Background and purpose: alpha-Humulene and trans-caryophyllene are sesquiterpene compounds identified in the essential oil of Cordia verbenacea which display topical and systemic anti-inflammatory effects in different experimental models. However, the molecular mechanisms through which they exert their anti-inflammatory activity still remain unclear. Here, we evaluate the effects of alpha-humulene and trans-caryophyllene on the acute inflammatory responses elicited by LPS.
Experimental approach: The biological activities of alpha-humulene and trans-caryophyllene were investigated in a model of acute inflammation in rat paw, induced by LPS and characterized by paw oedema, neutrophil recruitment, cytokine production, activation of MAP kinases and NF-kappaB and up-regulated expression of kinin B(1) receptors.
Key results: Treatment with either alpha-humulene or trans-caryophyllene effectively reduced neutrophil migration and activation of NF-kappaB induced by LPS in the rat paw. However, only alpha-humulene significantly reduced the increase in TNF-alpha and IL-1beta levels, paw oedema and the up-regulation of B(1) receptors following treatment with LPS. Both compounds failed to interfere with the activation of the MAP kinases, ERK, p38 and JNK.

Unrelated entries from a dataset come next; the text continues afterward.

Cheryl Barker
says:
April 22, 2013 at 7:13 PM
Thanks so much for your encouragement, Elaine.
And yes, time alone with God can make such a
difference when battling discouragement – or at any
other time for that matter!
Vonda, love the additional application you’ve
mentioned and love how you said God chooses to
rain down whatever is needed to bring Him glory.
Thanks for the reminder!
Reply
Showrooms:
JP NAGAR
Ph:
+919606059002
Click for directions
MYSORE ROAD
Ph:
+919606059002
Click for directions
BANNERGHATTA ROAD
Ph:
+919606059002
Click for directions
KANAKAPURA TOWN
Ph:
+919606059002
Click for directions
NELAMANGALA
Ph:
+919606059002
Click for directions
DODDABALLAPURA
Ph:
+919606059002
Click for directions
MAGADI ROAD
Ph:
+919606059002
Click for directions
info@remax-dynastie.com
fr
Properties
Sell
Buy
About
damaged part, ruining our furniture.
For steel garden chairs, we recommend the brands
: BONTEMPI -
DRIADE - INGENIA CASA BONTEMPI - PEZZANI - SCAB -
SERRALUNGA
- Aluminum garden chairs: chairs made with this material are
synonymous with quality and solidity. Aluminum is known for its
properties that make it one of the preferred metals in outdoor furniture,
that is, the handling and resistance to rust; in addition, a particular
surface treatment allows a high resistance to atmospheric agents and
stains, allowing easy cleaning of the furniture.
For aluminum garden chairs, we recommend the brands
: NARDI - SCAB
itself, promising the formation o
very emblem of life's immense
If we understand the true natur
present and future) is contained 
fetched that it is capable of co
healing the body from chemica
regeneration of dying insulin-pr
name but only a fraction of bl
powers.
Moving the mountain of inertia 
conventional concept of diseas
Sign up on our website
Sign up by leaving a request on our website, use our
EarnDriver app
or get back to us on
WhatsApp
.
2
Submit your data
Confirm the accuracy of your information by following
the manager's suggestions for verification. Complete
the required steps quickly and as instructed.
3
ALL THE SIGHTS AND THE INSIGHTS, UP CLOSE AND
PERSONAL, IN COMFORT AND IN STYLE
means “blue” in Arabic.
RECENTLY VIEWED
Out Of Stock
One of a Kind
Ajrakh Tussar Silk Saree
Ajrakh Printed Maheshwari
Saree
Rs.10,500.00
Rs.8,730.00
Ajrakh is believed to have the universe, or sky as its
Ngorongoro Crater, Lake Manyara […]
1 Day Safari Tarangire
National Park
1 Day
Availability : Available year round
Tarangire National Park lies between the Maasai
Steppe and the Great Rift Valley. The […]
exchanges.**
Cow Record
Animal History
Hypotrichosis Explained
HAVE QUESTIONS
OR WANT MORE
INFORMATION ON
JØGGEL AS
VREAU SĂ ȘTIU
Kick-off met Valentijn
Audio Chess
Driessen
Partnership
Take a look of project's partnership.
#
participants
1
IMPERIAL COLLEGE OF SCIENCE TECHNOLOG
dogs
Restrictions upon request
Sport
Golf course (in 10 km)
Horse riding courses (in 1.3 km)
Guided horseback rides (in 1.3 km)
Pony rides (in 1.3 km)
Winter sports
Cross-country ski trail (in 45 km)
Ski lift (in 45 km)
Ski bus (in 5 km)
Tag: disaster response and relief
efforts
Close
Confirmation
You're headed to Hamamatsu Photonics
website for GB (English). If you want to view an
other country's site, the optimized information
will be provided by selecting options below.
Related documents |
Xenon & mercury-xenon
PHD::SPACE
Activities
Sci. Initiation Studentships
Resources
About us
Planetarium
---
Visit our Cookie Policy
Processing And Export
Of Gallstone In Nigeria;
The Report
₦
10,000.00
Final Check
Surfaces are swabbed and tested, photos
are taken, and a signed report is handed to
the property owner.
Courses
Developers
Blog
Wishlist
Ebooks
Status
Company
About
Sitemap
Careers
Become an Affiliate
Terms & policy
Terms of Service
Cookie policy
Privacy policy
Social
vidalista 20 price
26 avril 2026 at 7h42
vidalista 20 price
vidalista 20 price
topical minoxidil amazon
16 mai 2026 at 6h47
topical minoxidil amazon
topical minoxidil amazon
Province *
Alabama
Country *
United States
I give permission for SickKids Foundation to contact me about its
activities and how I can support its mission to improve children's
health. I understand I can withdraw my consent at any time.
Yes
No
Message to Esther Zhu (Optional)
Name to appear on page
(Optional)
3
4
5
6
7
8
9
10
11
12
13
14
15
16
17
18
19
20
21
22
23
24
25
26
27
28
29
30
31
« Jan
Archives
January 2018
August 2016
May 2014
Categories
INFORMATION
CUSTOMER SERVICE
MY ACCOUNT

Conclusions and implications: Both alpha-humulene and trans-caryophyllene inhibit the LPS-induced NF-kappaB activation and neutrophil migration, although only alpha-humulene had the ability to prevent the production of pro-inflammatory cytokines TNF-alpha and IL-1beta and the in vivo up-regulation of kinin B(1) receptors. These data provide additional molecular and functional insights into the beneficial effects of the sesquiterpenes alpha-humulene and trans-caryophyllene isolated from the essential oil of Cordia verbenacea as agents for the management of inflammatory diseases.